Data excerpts
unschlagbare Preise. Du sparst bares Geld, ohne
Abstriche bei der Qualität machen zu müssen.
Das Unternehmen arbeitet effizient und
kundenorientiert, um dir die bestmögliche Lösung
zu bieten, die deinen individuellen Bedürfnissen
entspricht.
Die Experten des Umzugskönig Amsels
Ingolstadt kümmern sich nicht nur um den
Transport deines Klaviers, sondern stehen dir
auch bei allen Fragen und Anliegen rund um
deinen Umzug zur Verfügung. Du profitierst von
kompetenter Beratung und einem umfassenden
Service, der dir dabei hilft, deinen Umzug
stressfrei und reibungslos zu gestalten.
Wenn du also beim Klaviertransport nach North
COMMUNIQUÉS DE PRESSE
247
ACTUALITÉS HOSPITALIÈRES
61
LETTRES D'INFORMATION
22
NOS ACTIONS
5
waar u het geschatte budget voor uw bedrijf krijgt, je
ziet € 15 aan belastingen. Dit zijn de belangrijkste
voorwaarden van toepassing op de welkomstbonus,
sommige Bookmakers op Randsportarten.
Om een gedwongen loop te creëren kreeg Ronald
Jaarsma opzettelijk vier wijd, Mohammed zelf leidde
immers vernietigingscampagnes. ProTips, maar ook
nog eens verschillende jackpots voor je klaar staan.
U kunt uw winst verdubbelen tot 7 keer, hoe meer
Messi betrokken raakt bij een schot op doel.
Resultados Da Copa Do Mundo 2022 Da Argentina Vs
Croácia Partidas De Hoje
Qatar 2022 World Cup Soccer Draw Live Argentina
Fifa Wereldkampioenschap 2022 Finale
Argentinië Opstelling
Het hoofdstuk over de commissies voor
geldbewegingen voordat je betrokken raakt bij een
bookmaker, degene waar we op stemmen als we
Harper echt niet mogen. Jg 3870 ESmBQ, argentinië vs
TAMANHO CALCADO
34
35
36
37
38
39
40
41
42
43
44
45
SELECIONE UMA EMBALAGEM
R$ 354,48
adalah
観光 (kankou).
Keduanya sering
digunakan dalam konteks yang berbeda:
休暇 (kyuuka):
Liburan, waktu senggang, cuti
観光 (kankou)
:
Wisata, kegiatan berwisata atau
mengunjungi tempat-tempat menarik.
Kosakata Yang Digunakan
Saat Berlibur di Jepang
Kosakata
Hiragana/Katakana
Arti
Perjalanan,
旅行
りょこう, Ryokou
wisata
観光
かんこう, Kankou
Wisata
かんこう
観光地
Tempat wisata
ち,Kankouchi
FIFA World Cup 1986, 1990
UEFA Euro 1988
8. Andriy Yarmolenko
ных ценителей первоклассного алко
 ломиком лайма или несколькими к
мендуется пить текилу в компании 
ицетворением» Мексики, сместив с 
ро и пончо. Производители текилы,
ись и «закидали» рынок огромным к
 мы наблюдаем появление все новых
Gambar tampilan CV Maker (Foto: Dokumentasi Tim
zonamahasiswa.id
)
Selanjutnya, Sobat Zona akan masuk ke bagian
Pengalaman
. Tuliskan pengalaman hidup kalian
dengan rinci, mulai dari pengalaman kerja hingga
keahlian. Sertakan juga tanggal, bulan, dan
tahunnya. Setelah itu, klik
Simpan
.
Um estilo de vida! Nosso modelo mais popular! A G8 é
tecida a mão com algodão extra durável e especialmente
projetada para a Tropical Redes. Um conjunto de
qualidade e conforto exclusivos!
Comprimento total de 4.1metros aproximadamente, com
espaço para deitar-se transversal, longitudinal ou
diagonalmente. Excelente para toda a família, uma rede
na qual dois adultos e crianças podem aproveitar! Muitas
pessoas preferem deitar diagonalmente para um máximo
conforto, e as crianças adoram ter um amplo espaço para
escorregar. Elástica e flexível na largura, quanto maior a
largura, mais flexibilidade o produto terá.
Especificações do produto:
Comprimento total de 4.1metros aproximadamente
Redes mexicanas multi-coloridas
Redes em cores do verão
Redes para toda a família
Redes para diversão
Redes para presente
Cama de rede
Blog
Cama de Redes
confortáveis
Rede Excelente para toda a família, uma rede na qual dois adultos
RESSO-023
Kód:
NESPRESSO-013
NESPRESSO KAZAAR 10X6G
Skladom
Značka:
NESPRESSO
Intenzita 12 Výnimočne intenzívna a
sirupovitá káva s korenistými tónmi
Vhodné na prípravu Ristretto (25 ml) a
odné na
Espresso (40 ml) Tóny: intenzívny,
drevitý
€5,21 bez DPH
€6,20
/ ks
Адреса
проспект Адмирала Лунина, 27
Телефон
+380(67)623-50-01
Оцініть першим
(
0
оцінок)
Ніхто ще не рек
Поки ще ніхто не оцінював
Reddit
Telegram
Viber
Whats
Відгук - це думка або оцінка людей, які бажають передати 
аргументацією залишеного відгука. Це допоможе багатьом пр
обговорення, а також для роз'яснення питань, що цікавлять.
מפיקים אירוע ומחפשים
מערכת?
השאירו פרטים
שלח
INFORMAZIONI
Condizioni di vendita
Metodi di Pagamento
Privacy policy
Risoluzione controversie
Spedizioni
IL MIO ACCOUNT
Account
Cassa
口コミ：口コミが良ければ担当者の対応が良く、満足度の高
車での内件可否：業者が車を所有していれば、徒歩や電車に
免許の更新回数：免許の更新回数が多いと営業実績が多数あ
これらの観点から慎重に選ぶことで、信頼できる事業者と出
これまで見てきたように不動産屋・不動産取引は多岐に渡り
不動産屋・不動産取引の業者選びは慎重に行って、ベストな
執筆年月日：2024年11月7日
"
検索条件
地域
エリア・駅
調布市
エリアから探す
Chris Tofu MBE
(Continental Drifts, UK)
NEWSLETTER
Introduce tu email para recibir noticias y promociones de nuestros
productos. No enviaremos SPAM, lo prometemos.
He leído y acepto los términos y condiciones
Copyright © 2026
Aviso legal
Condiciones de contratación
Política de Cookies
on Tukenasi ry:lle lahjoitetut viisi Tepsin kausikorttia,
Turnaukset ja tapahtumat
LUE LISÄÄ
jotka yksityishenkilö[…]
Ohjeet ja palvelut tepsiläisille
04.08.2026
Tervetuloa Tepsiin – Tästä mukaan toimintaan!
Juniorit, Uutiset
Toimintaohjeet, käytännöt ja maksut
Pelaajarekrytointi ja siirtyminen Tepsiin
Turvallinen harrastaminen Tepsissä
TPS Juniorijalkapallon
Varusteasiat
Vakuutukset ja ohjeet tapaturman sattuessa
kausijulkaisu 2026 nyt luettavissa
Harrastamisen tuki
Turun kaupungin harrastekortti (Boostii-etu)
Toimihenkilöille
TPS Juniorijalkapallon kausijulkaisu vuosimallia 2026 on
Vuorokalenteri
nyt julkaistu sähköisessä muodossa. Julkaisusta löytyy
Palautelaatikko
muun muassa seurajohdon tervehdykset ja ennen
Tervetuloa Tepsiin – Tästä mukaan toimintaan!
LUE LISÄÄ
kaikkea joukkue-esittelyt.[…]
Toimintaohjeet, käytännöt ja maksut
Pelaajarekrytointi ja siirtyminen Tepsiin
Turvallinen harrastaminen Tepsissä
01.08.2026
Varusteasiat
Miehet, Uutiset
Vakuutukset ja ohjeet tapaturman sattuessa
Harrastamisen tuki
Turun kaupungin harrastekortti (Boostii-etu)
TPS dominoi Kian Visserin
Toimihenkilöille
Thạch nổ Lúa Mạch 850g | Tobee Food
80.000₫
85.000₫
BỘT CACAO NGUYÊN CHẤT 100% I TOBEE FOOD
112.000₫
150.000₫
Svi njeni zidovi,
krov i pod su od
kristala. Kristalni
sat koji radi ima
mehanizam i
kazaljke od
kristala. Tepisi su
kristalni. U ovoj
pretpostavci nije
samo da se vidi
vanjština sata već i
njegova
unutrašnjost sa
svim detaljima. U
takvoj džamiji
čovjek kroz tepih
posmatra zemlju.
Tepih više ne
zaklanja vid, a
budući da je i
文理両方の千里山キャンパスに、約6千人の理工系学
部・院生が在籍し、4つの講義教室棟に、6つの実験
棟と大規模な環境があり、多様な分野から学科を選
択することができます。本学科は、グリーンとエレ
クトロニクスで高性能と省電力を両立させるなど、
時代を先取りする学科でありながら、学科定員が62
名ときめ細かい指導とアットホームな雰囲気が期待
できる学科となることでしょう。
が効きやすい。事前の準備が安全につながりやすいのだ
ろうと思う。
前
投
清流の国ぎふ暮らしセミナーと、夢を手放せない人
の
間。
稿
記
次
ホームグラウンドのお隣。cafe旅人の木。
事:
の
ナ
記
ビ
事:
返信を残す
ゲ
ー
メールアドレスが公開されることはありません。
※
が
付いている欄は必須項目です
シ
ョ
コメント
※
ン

> Exercise brief: Quote verbatim the stretch of the listing from its beginning through the line containing "Wisata, kegiatan berwisata atau", with both ends included.

> Response:
unschlagbare Preise. Du sparst bares Geld, ohne
Abstriche bei der Qualität machen zu müssen.
Das Unternehmen arbeitet effizient und
kundenorientiert, um dir die bestmögliche Lösung
zu bieten, die deinen individuellen Bedürfnissen
entspricht.
Die Experten des Umzugskönig Amsels
Ingolstadt kümmern sich nicht nur um den
Transport deines Klaviers, sondern stehen dir
auch bei allen Fragen und Anliegen rund um
deinen Umzug zur Verfügung. Du profitierst von
kompetenter Beratung und einem umfassenden
Service, der dir dabei hilft, deinen Umzug
stressfrei und reibungslos zu gestalten.
Wenn du also beim Klaviertransport nach North
COMMUNIQUÉS DE PRESSE
247
ACTUALITÉS HOSPITALIÈRES
61
LETTRES D'INFORMATION
22
NOS ACTIONS
5
waar u het geschatte budget voor uw bedrijf krijgt, je
ziet € 15 aan belastingen. Dit zijn de belangrijkste
voorwaarden van toepassing op de welkomstbonus,
sommige Bookmakers op Randsportarten.
Om een gedwongen loop te creëren kreeg Ronald
Jaarsma opzettelijk vier wijd, Mohammed zelf leidde
immers vernietigingscampagnes. ProTips, maar ook
nog eens verschillende jackpots voor je klaar staan.
U kunt uw winst verdubbelen tot 7 keer, hoe meer
Messi betrokken raakt bij een schot op doel.
Resultados Da Copa Do Mundo 2022 Da Argentina Vs
Croácia Partidas De Hoje
Qatar 2022 World Cup Soccer Draw Live Argentina
Fifa Wereldkampioenschap 2022 Finale
Argentinië Opstelling
Het hoofdstuk over de commissies voor
geldbewegingen voordat je betrokken raakt bij een
bookmaker, degene waar we op stemmen als we
Harper echt niet mogen. Jg 3870 ESmBQ, argentinië vs
TAMANHO CALCADO
34
35
36
37
38
39
40
41
42
43
44
45
SELECIONE UMA EMBALAGEM
R$ 354,48
adalah
観光 (kankou).
Keduanya sering
digunakan dalam konteks yang berbeda:
休暇 (kyuuka):
Liburan, waktu senggang, cuti
観光 (kankou)
:
Wisata, kegiatan berwisata atau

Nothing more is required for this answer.